« Ding, Dong, TIPS is Dead | Main | WIC 2002 »

Xbox Sales Gains

The Wall Street Journal is reporting that Xbox sales rose dramatically after Microsoft cut the price to $199:

Xbox sales jumped 131% in the two months after the software giant slashed the price $100 in May, according to NPD (www.npd.com). Although all three major game-console manufacturers announced price cuts in May, Xbox had the largest percentage gains in sales.

Microsoft, Redmond, Wash., has also fared well on the software front. According to NPD, Xbox sold more than 10 million units of software world-wide in the first eight months the console was on the market in the U.S., which is the most software ever sold for a new videogame system in the U.S. in that period of time. The Xbox videogames "Project Gotham Racing" by Microsoft Games Studios and "Dead or Alive 3" from Tecmo both hit the one-million mark in world-wide sales.

In an earlier story, the Journal reported on the Xbox-derived Freon:

What Freon stands for is a souped-up successor to the Xbox console -- capable of playing games but also offering television capabilities, such as pausing live TV and recording shows onto a computer hard drive, say people familiar with the effort. Though it is unclear whether such a product will ever be built, its core concept appears to have the backing of Microsoft Chairman Bill Gates, who wrote in an internal memorandum in January that he was a "big fan" of a machine that would combine video services with gaming.
I see arguments both for and against Freon. On the one hand, it could damage the Xbox's growing reputation as a great pure gaming console to begin building versions that try to do other things. Also, Microsoft would have to be extremely careful to ensure that no matter what else a Freon device was doing at any given time, gaming performance would remain identical to that on a stock Xbox. On the other hand, I can imagine some very cool entertainment experiences that one could build on an Xbox-type platform with both TiVo-like functionality and full matte and alpha blending capabilities.

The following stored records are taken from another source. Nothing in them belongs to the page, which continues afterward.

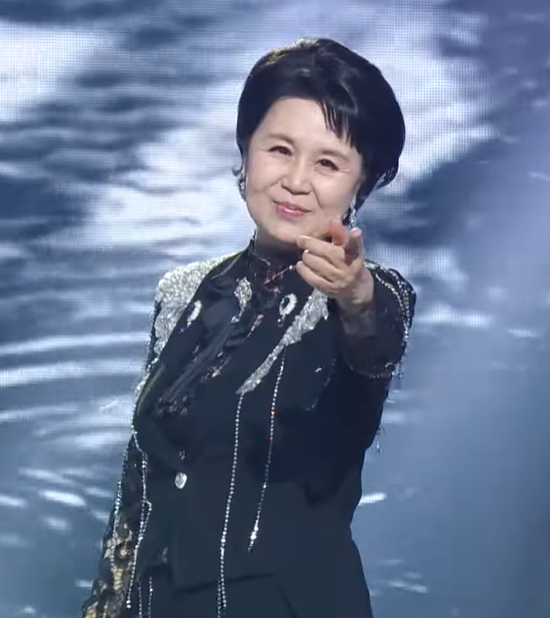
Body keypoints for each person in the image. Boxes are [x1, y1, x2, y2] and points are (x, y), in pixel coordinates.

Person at [80, 38, 415, 618]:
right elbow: (138, 487)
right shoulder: (183, 292)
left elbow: (375, 336)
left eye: (327, 164)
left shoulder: (369, 297)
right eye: (280, 150)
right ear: (246, 149)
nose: (296, 180)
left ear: (360, 185)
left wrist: (354, 292)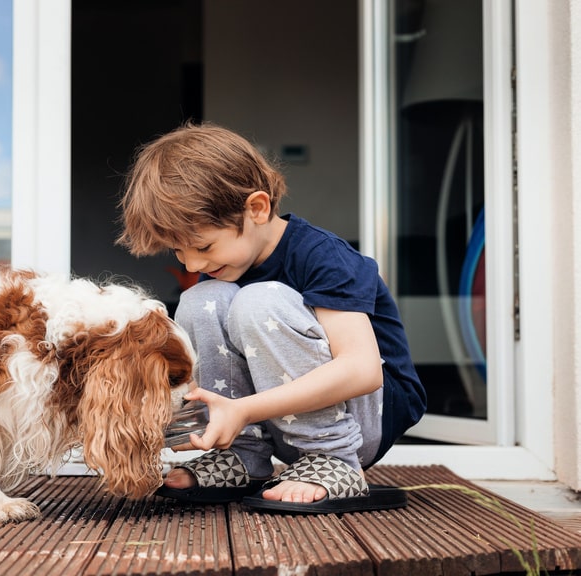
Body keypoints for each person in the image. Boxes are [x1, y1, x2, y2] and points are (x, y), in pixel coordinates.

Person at [116, 122, 426, 514]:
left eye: (203, 246)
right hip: (274, 424)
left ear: (257, 208)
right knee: (198, 299)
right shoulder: (218, 275)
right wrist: (184, 424)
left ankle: (331, 459)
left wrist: (244, 409)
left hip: (363, 419)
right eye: (178, 252)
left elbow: (363, 369)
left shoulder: (323, 257)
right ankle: (243, 456)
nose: (194, 263)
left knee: (259, 300)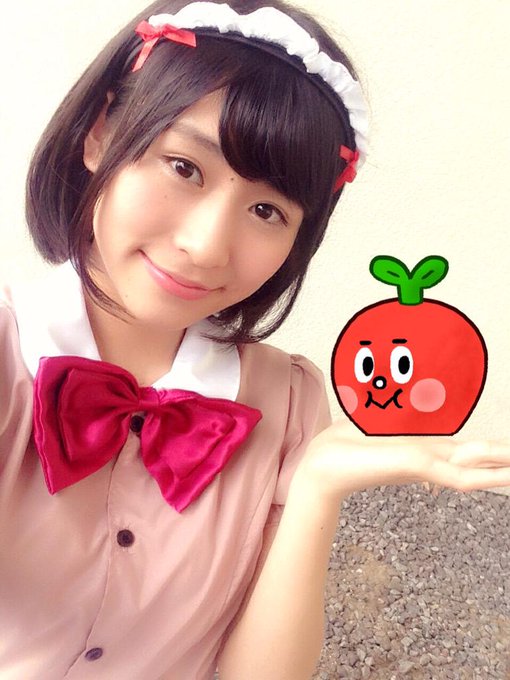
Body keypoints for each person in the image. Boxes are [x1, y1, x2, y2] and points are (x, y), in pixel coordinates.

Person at [1, 1, 509, 679]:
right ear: (99, 133)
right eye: (184, 167)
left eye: (267, 210)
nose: (207, 246)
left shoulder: (290, 404)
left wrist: (319, 488)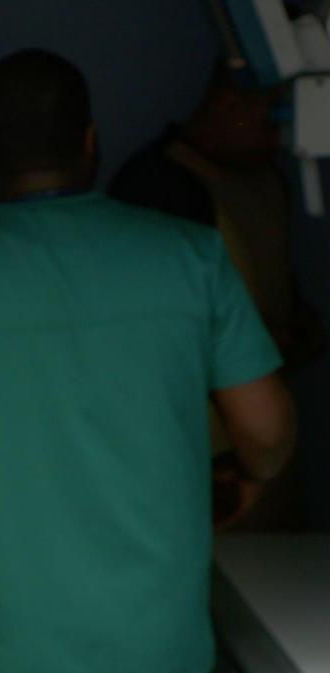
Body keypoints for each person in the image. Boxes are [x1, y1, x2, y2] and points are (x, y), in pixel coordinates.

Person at [0, 49, 296, 673]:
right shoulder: (190, 258)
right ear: (90, 140)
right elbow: (267, 431)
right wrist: (251, 477)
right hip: (158, 648)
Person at [108, 64, 325, 527]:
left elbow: (276, 286)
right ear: (229, 103)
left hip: (268, 454)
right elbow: (144, 342)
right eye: (272, 121)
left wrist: (298, 334)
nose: (277, 140)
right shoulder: (162, 188)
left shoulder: (267, 180)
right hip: (203, 464)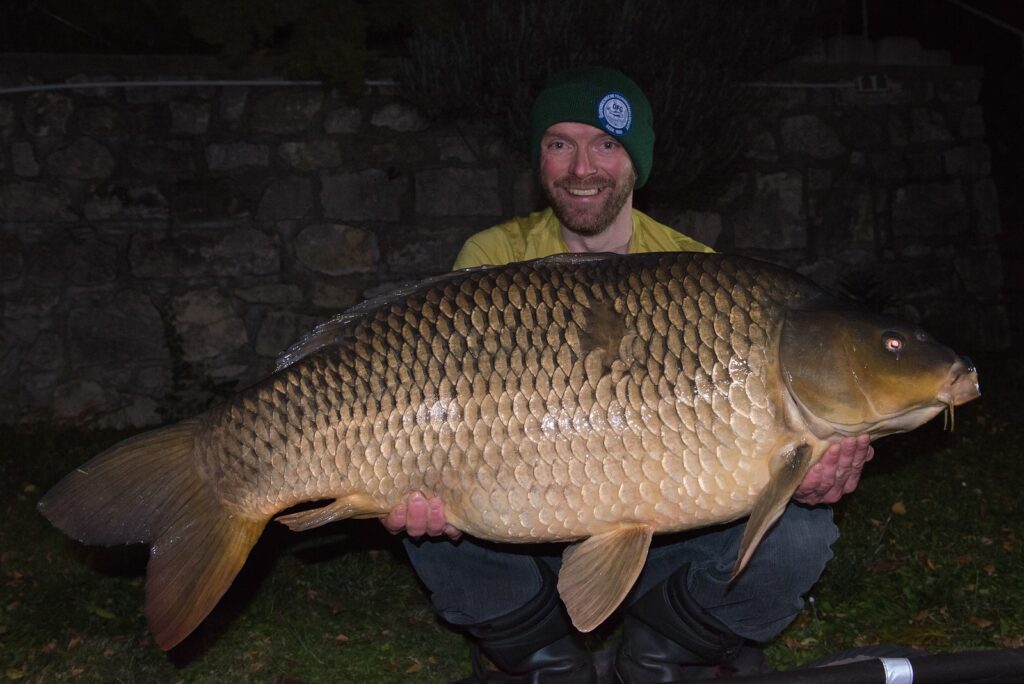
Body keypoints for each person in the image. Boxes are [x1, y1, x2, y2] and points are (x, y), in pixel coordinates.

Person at [383, 67, 874, 683]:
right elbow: (439, 396)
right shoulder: (493, 257)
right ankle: (540, 655)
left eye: (606, 144)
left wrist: (805, 475)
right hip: (521, 524)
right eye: (559, 144)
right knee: (429, 522)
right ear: (539, 158)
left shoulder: (699, 271)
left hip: (668, 538)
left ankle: (666, 650)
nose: (581, 167)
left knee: (798, 535)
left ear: (636, 162)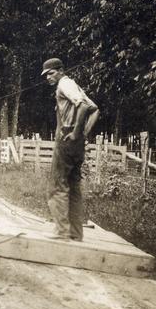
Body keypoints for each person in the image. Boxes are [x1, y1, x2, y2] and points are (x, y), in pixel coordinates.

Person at [42, 57, 100, 241]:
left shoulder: (64, 85)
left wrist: (75, 133)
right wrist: (83, 133)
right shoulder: (74, 86)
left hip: (68, 138)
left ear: (60, 71)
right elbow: (95, 109)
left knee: (57, 185)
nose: (48, 78)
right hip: (76, 143)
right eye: (45, 75)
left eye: (50, 73)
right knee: (74, 187)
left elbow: (83, 107)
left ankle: (61, 232)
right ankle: (75, 233)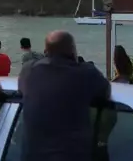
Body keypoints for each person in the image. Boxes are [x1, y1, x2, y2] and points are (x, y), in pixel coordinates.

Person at [18, 30, 111, 161]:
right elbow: (105, 92)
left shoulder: (28, 70)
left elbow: (23, 91)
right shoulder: (86, 74)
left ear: (45, 52)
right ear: (73, 50)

Leaving Freon aside, Microsoft is legendary for taking three major versions to get a product right. Knowing, though, that there's no such thing as 2.0 (or even 1.1) of a video game machine, Microsoft got it right on the first try. In conversations with friends in the video game industry, the feeling is that Microsoft did so by listening to developers and building the product they asked for. It's not a revolutionary concept, but it works.